Iván Thays
primera edición de la novela
Hace unos días, comenté la presentación del libro de Víctor García de la Concha Cinco novelas en clave simbólica, que contó con las palabras de dos de sus autores comentados: Antonio Muñoz Molina y Mario Vargas Llosa. La novela de Vargas Llosa La casa verde es una de las analizadas. Y Muñoz Molina, en ?Babelia? aprovecha la oportunidad para decir cuánto le debe a esa novela. Un elogio absolutamente justificado, creo yo, para una novela indispensable de la literatura en castellano.
Dice Muñoz Molina:
Y al verme sentado allí, la cercanía física me devolvió una conciencia más clara de mi deuda personal con Vargas Llosa y precisamente con la misma novela elegida por García de la Concha, La casa verde. Más que con Cien años de soledad,aunque me gustó tanto cuando la descubrí, y desde luego mucho más que con Volverás a Región, que sinceramente siempre se me quedó muy lejana, tal vez porque ya era lector devoto de William Faulkner cuando encontré a Juan Benet, y porque su huella en español me llegaba mucho más a través de Juan Carlos Onetti. En cuanto a la otra novela, Madera de boj, de Camilo José Cela, la verdad es que no la he leído. (?) Da un poco de vértigo pensar en el juego de las influencias y las resonancias mediante el cual se va tejiendo un destino, las conexiones invisibles de las que está hecha la vida. En el Círculo de Bellas Artes me acordé del impacto de la primera lectura de Cien años de soledad, pero también comprendí que en mi formación había sido mucho menos decisiva que La casa verde, y que mi idea de lo que es un novelista la había aprendido mucho más de Mario Vargas Llosa que de García Márquez.
(?)
En Vargas Llosa lo que uno descubría era el tesón diario del trabajo de novelista. Una novela no procedía de una iluminación arrebatada, sino que era el resultado de una construcción cuidadosa y metódica, en la que el escritor actuaba al mismo tiempo como arquitecto y como albañil y cantero, con una perseverancia que tenía algo de dedicación artesanal y de arduo ejercicio de ascetismo. Por la misma época en la que yo leía y releía La casa verde y Conversación en La Catedral examinándolas por dentro para saber cómo estaban hechas -por algún motivo, uno no se hacía esas preguntas con Cien años de soledad- cayó en mis manos un ejemplar de Cuadernos para el Diálogo en el que venía un largo ensayo de Vargas Llosa dedicado a Flaubert y al proceso de escritura de Madame Bovary. Su efecto fue tan poderoso como el de los cuentos de Borges o los de Onetti, o como el de la primera lectura de Absalom, Absalom o Santuario. Recorté aquellas páginas de la revista y las leí no sé cuántas veces, subrayando casi cada frase con aprobación fervorosa. Lo que hacía Vargas Llosa en aquel ensayo que luego se convirtió en uno de sus mejores libros, La orgía perpetua, era estudiar Madame Bovary desde el interior de la conciencia del novelista que la iba escribiendo, sobre todo a través de las cartas de Flaubert a Louise Colet, y trenzar el relato y el análisis con una confesión personal: la del joven escritor, él mismo, que alimenta su vocación de novelista leyendo una novela suprema e identificándose con el tormento, la exasperación, la contumacia solitaria de su héroe.

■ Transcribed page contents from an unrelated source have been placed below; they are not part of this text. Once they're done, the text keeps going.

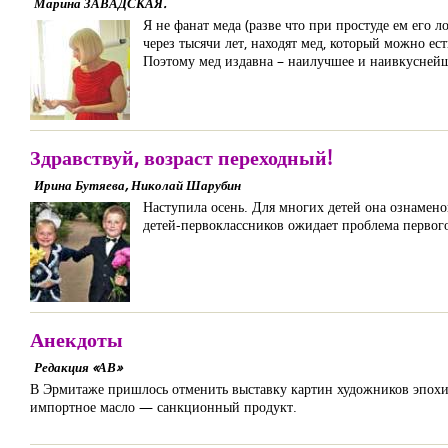
Марина ЗАВАДСКАЯ.
Я не фанат меда (разве что при простуде ем его 
через тысячи лет, находят мед, который можно ес
Поэтому мед издавна – наилучшее и наивкуснейшее
Здравствуй, возраст переходный!
Ирина Бутяева, Николай Шарубин
Наступила осень. Для многих детей она ознамен
детей-первоклассников ожидает проблема первог
Анекдоты
Редакция «АВ»
В Эрмитаже пришлось отменить выставку картин художников эпохи 
импортное масло — санкционный продукт.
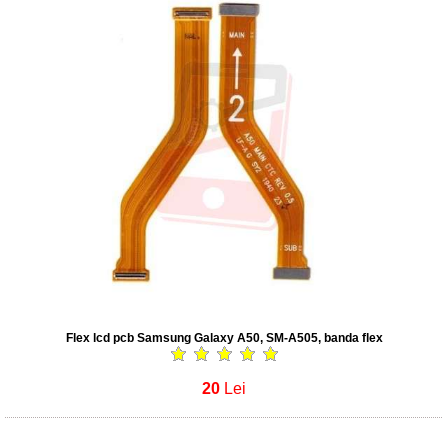
Flex lcd pcb Samsung Galaxy A50, SM-A505, banda flex
20
Lei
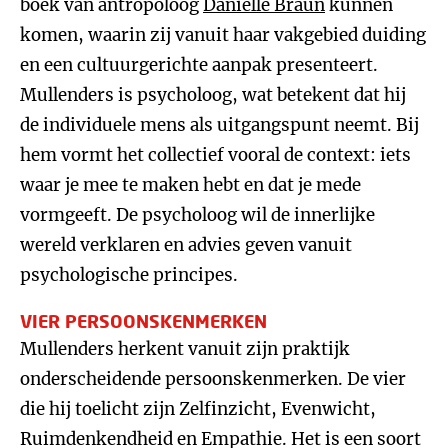
boek van antropoloog
Danielle Braun
kunnen
komen, waarin zij vanuit haar vakgebied duiding
en een cultuurgerichte aanpak presenteert.
Mullenders is psycholoog, wat betekent dat hij
de individuele mens als uitgangspunt neemt. Bij
hem vormt het collectief vooral de context: iets
waar je mee te maken hebt en dat je mede
vormgeeft. De psycholoog wil de innerlijke
wereld verklaren en advies geven vanuit
psychologische principes.
VIER PERSOONSKENMERKEN
Mullenders herkent vanuit zijn praktijk
onderscheidende persoonskenmerken. De vier
die hij toelicht zijn Zelfinzicht, Evenwicht,
Ruimdenkendheid en Empathie. Het is een soort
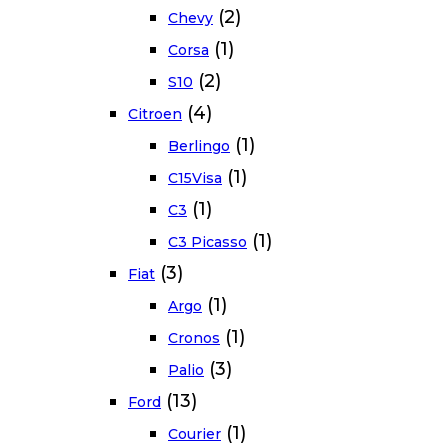
(2)
Chevy
(1)
Corsa
(2)
S10
(4)
Citroen
(1)
Berlingo
(1)
C15Visa
(1)
C3
(1)
C3 Picasso
(3)
Fiat
(1)
Argo
(1)
Cronos
(3)
Palio
(13)
Ford
(1)
Courier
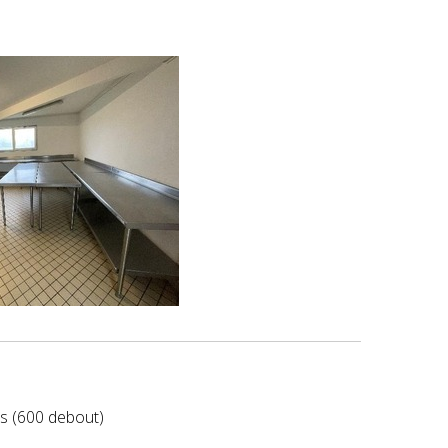
s (600 debout)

Había que saber a lo que uno se arriesgaba si elegía ese oficio: el precio de lograr una novela podía ser la propia vida. Flaubert había dedicado cinco años de la suya aMadame Bovary, y más tiempo todavía a La educación sentimental. Escribir sería encerrarse en el cuarto de trabajo como en una celda y no tener nunca asegurado no ya el resultado final, ni siquiera la próxima página, la próxima frase arrancada al vacío del papel con un esfuerzo agotador. Joven y desconocido, extranjero, Vargas Llosa había leído Madame Bovary en un cuarto de hotel barato de París en los años cincuenta. Yo leía su ensayo en una habitación de estudiante en Granada veinte años después. No tenía ninguna perspectiva razonable de convertirme en novelista, pero tampoco él las había tenido a esa misma edad.
Uno escribe los libros y no puede saber el lugar que a veces llegan a ocupar en las vidas de otras personas. Las influencias van modelando el estilo, pero también afectan a veces el curso de la vida. Sentado cerca de Mario Vargas Llosa la otra tarde -él en un extremo de la mesa, yo en el otro, acompañando a Víctor García de la Concha- pensé con gratitud, y lo dije en voz alta, que sin el ejemplo de esos dos libros suyos probablemente yo no estaría allí.